David Keyes David Keyes
September 3rd, 2019

In choosing subjects for My R Journey interviews, I tend to stay away from statisticians. My mission with R for the Rest of Us is to demonstrate ways of using R that go beyond how many people expect R to be used (e.g. complex statistical models). But, if you know Sharla Gelfand, you know that they're not your typical statistician.

Sharla is a statistician at the College of Nurses of Ontario, a freelance R and Shiny developer, and co-organizer of R-Ladies Toronto and the Greater Toronto Area R User Group. Their work focuses on enabling easy access to data and replacing manual, repetitive work with reproducible and future-proof processes in R. And, as they themselves put it, the “most statistical thing I do these days is calculate a median.”

Sharla posted an incredible Twitter thread (seriously, read the whole thing) earlier this year, laying out how they and their colleagues had made their process for report writing entirely reproducible using R. A report that had taken hours and hours to produce will, in future years, be done in just minutes.

This example inspired me to reach out to Sharla — who describe themselves outside of R as an eyeshadow aficionado, a shiba inu owner wannabe, a bass player, and a cyclist — to learn more about their background, how they came to learn R, how they use it today, and what advice they might have for folks looking to follow in her footsteps.

Why did you decide to learn R?

I was a statistics major in university and R was really the only option! We didn't have a dedicated programming course, though, so you were kind of expected to pick up bits and pieces in various courses along with way. This was in 2010, before RStudio existed and before the tidyverse was even a twinkle in Hadley Wickham's eye (ok, I can't actually confirm that), so for me, it was a lot of disjointed bits of code without an understanding of the bigger picture and what R could do beyond a linear regression.

For some reason (stubbornness? Greater fear of SAS?) I stuck with R and continued on to use it in grad school and at work. As soon as a coworker told me about this thing called dplyr, things got a lot easier.

How easy or difficult was learning R? What resources were most helpful?

I think that learning R in such a disconnected way was tough, and for a long time I wasn't super motivated to improve or learn more, especially when I was working in isolation. Joining Twitter a few years ago and seeing all the cool stuff people were doing with R was super motivating and a shift in mindset. Suddenly I saw people sharing what kind of work they were doing and what tools they were using. I started to understand just how big the R ecosystem is and how much you can do with R. There's also a weekly newsletter, rweekly.org, that is a great weekly digest of highlights, new packages, and analyses in R.

Joining Twitter a few years ago and seeing all the cool stuff people were doing with R was super motivating and a shift in mindset. Suddenly I saw people sharing what kind of work they were doing and what tools they were using.
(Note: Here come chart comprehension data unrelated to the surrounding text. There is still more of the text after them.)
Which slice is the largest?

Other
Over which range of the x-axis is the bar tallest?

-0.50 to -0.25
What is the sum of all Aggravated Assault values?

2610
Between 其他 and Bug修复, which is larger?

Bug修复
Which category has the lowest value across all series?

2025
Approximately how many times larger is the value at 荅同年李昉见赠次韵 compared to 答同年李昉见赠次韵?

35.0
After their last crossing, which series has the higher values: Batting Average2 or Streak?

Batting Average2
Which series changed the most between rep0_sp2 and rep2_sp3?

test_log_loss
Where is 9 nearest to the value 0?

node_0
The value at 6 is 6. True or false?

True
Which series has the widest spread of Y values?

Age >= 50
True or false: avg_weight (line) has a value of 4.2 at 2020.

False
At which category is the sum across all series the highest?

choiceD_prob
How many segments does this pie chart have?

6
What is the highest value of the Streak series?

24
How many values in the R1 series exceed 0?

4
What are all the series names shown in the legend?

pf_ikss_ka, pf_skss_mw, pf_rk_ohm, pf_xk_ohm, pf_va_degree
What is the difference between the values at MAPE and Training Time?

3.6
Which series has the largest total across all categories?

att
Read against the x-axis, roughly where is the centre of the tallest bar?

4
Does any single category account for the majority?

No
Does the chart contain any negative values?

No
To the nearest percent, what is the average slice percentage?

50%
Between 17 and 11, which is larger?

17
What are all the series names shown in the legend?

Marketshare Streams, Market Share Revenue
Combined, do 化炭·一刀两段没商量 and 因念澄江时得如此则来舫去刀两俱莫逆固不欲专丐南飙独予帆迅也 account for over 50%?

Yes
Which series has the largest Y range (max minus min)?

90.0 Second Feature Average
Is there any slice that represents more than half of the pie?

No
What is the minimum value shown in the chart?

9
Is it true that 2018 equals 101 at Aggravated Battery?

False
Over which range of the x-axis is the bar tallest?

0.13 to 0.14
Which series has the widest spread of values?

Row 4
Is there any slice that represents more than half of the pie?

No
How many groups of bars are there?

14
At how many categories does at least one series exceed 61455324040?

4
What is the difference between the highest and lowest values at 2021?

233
I started to understand just how big the R ecosystem is and how much you can do with R.

I really am a learn-by-doing kind of person. I don't absorb much from video or book lessons until I need to do something myself, and I'm always super happy when I can track down someone else's blog post to see how they've done it! Things like Tidy Tuesday are super helpful for getting started with R on a specific data set and getting feedback, and it has a really welcoming community behind it to boot.

One meta thing that I think is tough is learning how and where to ask questions. I personally love the RStudio Community for this. Asking on the Community is a win-win — you get help, and it’s there as an artifact for other people to find when they have the same question. The key is to help people help you — the best way to get help is by providing a reproducible example, otherwise known as a reprex.

In what ways has learning R changed your work?

Using R has completely changed the nature of my job. At the College of Nurses of Ontario, we have an obligation to release data to the government and to the public. Previously, this process was tedious and disjointed. It involved getting a data extract from another team, cleaning the data (or, if you have a new coworker - me! - teaching them how to clean it), creating summary tables in SPSS, combining the data with previous years' in Excel, and adding it all to the old report in a word document. Sometimes it even involved sending the data to a different team to make tables and graphics. If you mess up a data cleaning step or miss something, you have to do the whole thing again!

With R, we own the process from end-to-end: data extraction, cleaning, summarizing, and reporting using the tidyverse and packages like RMarkdown, kable, and kableExtra, and ggplot2 to make beautiful, production-ready reports that are just as good (better, if I do say so myself!) than the manually process. Since the whole process is in R, and reproducible, it'll be so much faster to do it all again next year.

What do you think people considering learning R might not appreciate about it?

Learning R really doesn't have to be about learning statistical models or advanced computation methods. I have a masters degree in Statistics and the most statistical thing I do these days is calculate a median. For me, R is a tool to facilitate communication of information, whether it be via Shiny apps or beautiful and customizable documents using RMarkdown and ggplot2. Using R for this is, in my opinion, so exciting and empowering!

For me, R is a tool to facilitate communication of information, whether it be via Shiny apps or beautiful and customizable documents using RMarkdown and ggplot2.